To check whether the env sync has succeeded for a given app and environment, visit the ‘db-backup’ application in Argo in the relevant environment, and search for the corresponding cronjob (or use the kubectl command line). For example, to check Contacts Admin on Integration, you could visit the db-backup application in Argo Integration and check the logs for the latest db-backup-contacts-admin-mysql job.

How it works

The env sync process is made up of a lot of small Kubernetes cronjobs - one per app and environment - configured in the ‘db-backup’ chart. There is also a search-index-env-sync chart for copying search index data.

The ‘production’ cronjobs back up their respective application’s database data to a production S3 bucket called govuk-production-database-backups (using a ‘backup’ operation - see example). The bucket is configured to automatically replicate to S3 buckets in the other environments. You can read more about how GOV.UK data backups are configured in AWS.
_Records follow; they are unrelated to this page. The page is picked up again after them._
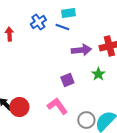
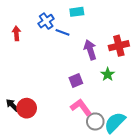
blue line: (62, 27) -> (62, 32), moved
purple arrow: (81, 50) -> (90, 50), turned -102
pink L-shape: (57, 106) -> (81, 107), moved

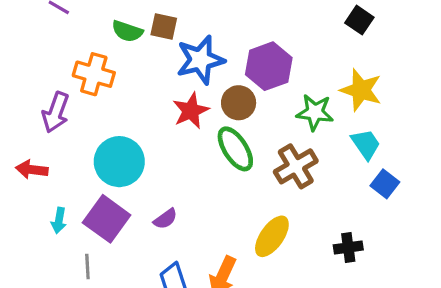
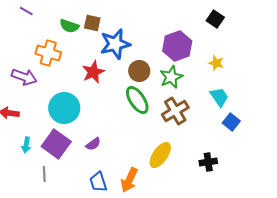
purple hexagon: (269, 66) -> (177, 46), moved
yellow star: (361, 90) -> (216, 63), size x0.6
red star: (191, 111) -> (93, 72), moved
purple arrow: (56, 112) -> (24, 77), turned -90
green star: (315, 112) -> (171, 77), moved, turned -30

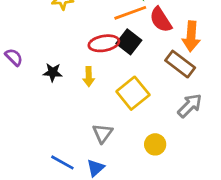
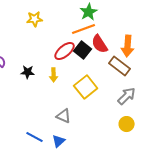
red semicircle: (161, 20) -> (100, 44), moved
red ellipse: (104, 43) -> (65, 51), turned -30
gray triangle: (103, 133) -> (64, 116), turned -42
yellow circle: (155, 144) -> (127, 124), moved

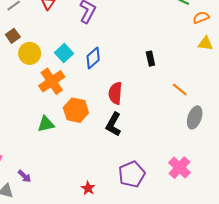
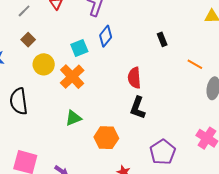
yellow circle: (30, 53) -> (44, 64), moved
cyan square: (64, 53) -> (79, 48), turned 30
blue diamond: (93, 58) -> (106, 36), moved
orange hexagon: (76, 110) -> (106, 138), moved

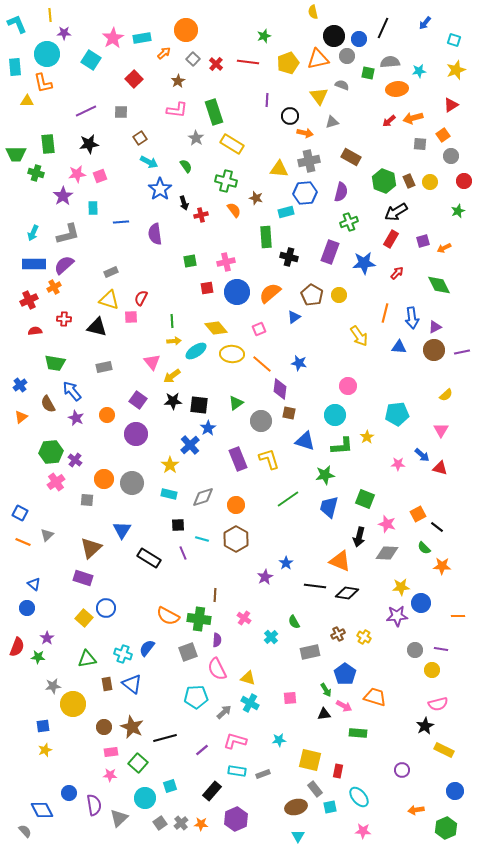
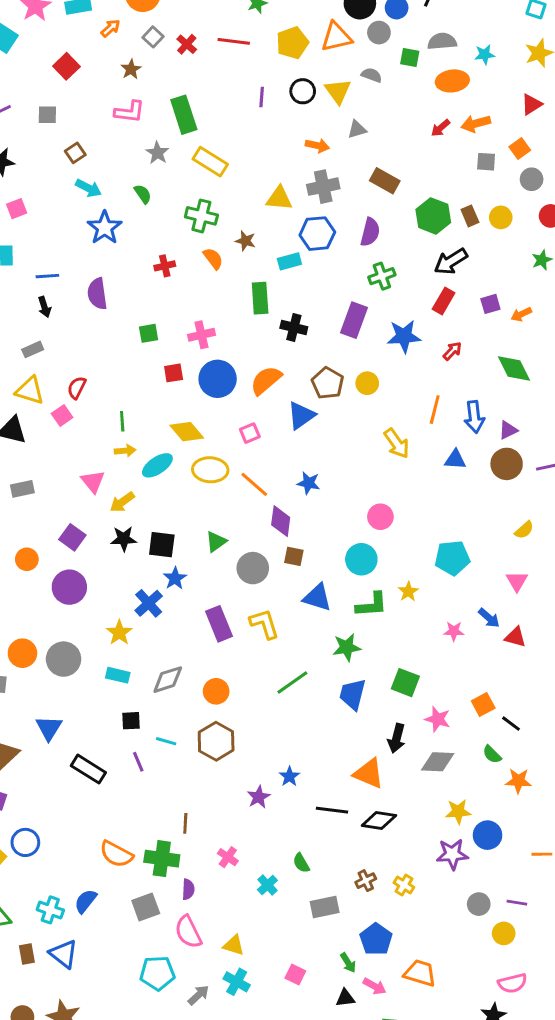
black circle: (290, 116) -> (303, 91), moved
black arrow: (184, 203) -> (44, 307), moved
pink square: (131, 317) -> (62, 415), turned -32
blue triangle: (294, 317) -> (301, 415), size x1.5
pink square: (290, 698) -> (295, 974), turned 32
The cronjobs in staging and integration pull from the backup S3 bucket in their environment, and replace the database contents of the given app. These are configured as ‘restore’ and ‘backup’ operations in the chart. Some apps on integration have additional operations to sanitise their data: this isn’t applied to staging as staging can only be accessed by those who have production access (and who therefore have access to the production equivalents already).

History

The Kubernetes cronjobs replace the old “govuk_env_sync” scripts, configured in Puppet and executed on Jenkins. That, in turn, replaced something called “env-sync-and-backup”.